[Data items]
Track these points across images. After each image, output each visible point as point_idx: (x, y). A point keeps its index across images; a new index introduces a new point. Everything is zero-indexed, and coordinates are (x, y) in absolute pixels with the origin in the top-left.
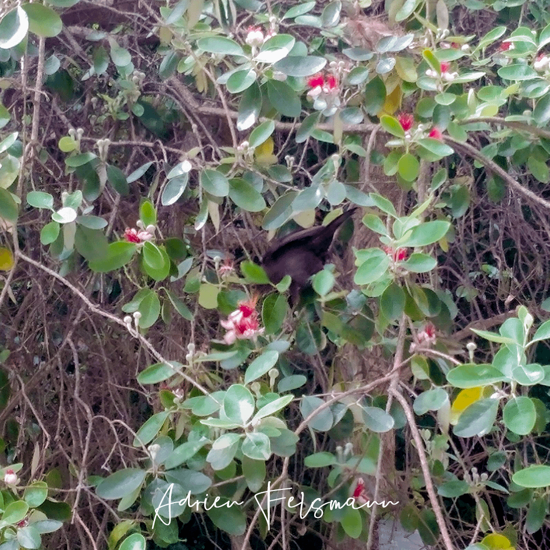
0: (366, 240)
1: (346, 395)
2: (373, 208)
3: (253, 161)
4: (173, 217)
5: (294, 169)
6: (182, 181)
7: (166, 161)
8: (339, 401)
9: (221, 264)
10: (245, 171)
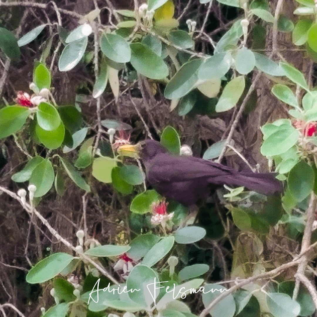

# [Work item]
Transcribe every line in the entries above, taking out only the images.

# [Solution for this problem]
Track these points across images. After each image, output each visible point as point_idx: (x, y). A point keeps its index across images; a new index introduces a new point. Everything is zero-indexed, and coordinates are (x, y) in absolute pixels with the origin in the top-left.
0: (366, 240)
1: (346, 395)
2: (373, 208)
3: (253, 161)
4: (173, 217)
5: (294, 169)
6: (182, 181)
7: (166, 161)
8: (339, 401)
9: (221, 264)
10: (245, 171)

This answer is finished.